Рецензия Александра Евсюкова не рекомендательная — в ней есть зачатки анализа, хотя зачатки эти то и дело заслоняются приговорами и пожеланиями. С самого начала: «У каждого большого писателя есть своя тема. Критики нередко путают ее с антуражем. Но, конечно, автор достоверной прозы вовсе не обязан все время писать только про врачей или банковских служащих, учителей или солдат срочной службы. Однако внутри него пульсом бьется та необходимость выразить, воплотить и сделать реальным свое видение окружающей жизни, свою трактовку законов мироздания. Пожалуй, именно эта внутренняя необходимость прежде всего и побуждает к творческому росту как молодых, так и маститых авторов, отправляет их на поиск сюжетов, героев и единственно верных интонаций и слов.

А если этой внутренней темы нет? Есть многое другое: писательские “мускулы”, жизненный опыт, способность к проникновению в подоплеку поступков и событий, сочувствие к таким нескладным людским судьбам. <…> Но вот собрать все предпосылки воедино и выдать целостную вещь, оказывается, крайне сложно». 

Далее: «Автор все время ищет не только верный тон, но и устойчивую отправную точку: “Начав бодро и как будто насмешливо рассказывать, вскоре принялась невесело чему-то удивляться, дальше и вовсе сбилась на плаксивый тон”. Или: “Но должно же со мной что-то происходить. Внутри. Должно же откликнуться как-то… Хотя бы подумать что-нибудь. Подобающее. Леша умер. Что-нибудь скорбное. Что-нибудь”. И зачастую эта нужная точка так и не находится. “Все ее сокровенное почему-то не поддавалось пересказу”». 

И в финале: «Остается надеяться, что внутренняя тема Дениса Гуцко еще прорвется и позволит ему заговорить более уверенно и внятно».

Что именно такое «своя тема», «внутренняя тема», я так до конца и не понял. Гуцко не философ, не политик, чтобы «выразить, воплотить и сделать реальным свое видение окружающей жизни, свою трактовку законов мироздания». А кто из русских писателей в художественных произведениях сделал то, что советует Денису Гуцко рецензент? Достоевскому, Толстому, Горькому, Солженицыну, Распутину, Прилепину потребовалось для этого уйти в иные сферы и рода литературы. 

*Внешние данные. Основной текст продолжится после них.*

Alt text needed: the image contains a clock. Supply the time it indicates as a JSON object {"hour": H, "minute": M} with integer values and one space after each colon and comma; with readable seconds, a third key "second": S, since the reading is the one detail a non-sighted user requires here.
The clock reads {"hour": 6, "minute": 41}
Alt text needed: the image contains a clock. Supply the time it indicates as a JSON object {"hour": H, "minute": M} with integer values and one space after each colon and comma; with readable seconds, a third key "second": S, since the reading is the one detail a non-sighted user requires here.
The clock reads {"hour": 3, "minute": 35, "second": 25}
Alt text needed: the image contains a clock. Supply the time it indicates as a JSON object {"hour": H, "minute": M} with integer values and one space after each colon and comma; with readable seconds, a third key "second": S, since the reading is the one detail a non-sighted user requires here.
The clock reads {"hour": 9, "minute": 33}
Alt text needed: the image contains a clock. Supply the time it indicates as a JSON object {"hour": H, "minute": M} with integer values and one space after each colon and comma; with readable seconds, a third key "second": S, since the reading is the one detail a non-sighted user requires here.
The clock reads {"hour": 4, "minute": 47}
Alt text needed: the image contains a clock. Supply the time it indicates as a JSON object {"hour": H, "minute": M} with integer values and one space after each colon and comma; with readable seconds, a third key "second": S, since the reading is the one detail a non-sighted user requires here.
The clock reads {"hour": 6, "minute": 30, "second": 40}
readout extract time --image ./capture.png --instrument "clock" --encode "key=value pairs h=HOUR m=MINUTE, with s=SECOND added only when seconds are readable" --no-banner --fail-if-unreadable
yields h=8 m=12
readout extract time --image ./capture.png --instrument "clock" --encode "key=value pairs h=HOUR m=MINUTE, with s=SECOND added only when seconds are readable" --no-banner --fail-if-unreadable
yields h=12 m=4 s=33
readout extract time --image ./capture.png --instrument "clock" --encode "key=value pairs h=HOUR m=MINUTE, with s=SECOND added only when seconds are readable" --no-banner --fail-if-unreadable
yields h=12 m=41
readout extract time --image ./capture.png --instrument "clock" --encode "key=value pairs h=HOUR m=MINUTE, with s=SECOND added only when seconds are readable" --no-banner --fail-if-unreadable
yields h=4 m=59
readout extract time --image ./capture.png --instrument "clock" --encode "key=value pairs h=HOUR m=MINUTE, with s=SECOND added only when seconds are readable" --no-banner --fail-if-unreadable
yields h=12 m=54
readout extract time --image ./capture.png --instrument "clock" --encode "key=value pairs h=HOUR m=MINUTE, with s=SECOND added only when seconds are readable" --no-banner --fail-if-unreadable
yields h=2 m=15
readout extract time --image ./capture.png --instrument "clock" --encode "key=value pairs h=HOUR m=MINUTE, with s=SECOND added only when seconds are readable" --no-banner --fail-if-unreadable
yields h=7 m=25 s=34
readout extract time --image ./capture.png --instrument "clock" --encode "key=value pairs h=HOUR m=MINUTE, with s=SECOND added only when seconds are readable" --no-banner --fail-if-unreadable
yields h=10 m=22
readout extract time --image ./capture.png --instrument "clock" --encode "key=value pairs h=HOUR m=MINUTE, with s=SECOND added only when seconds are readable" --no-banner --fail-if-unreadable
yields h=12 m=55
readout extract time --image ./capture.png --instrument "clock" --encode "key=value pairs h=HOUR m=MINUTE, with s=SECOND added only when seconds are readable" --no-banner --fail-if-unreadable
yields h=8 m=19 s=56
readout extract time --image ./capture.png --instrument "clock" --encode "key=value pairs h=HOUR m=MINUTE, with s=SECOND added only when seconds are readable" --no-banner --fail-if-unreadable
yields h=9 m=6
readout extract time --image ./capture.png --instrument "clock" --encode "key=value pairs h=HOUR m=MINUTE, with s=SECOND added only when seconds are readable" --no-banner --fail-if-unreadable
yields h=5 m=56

Гуцко временами отдается публицистике, и там выражает «свое видение окружающей жизни», и про «мироздание» иногда говорит, в художественной литературе же он занимается, по моему мнению, именно тем, для чего она и предназначена.

А для чего, кстати? Ну, помимо того, чтобы развлекать нас в свободное время… Наверное, еще не давать душе окаменеть, снова и снова будить ее к состраданию. Потому, видимо, писатели испокон веков берут в героев в основном тех, кто несчастлив, кто проигрывает. С чего там русская художественная литература началась? Со «Слова о полку Игореве»? Ну вот…

У Гуцко была «своя тема», ясная и понятная: межнациональные конфликты в разваливающемся Советском Союзе («Апсны абукет», «Там, при реках Вавилона»), русские, оказавшиеся для России иностранцами («Без пути-следа», сокращенный затем до второй части книги «Русскоговорящий»). Потом появилась новая понятная тема: строительство оазиса игрового бизнеса в южном регионе страны («Домик в Армагеддоне»). На все эти произведения откликов хоть отбавляй — было о чем поговорить. Этакий «текст как повод». И это неплохо, правильно. 

Но русская литература ценна не темами. Какие вот особые темы поднимали Достоевский, Гончаров, Толстой, Писемский? Да многие их романы (не говоря уж о рассказах) — это, по сути, развернутые анекдоты — забавные (что не одно и то же со «смешными») случаи. Свихнувшийся князь возвращается в Россию, где кипят страсти; студент, которому надоело валяться в кровати, рубит топором старуху-процентщицу; барин встает с кровати, влюбляется, а потом снова ложится; замужняя дама влюбляется в молодого офицера, а ее сверстник честно женится на приличной девушке; молодой чиновник бросает невесту и женится на богатой ради карьеры…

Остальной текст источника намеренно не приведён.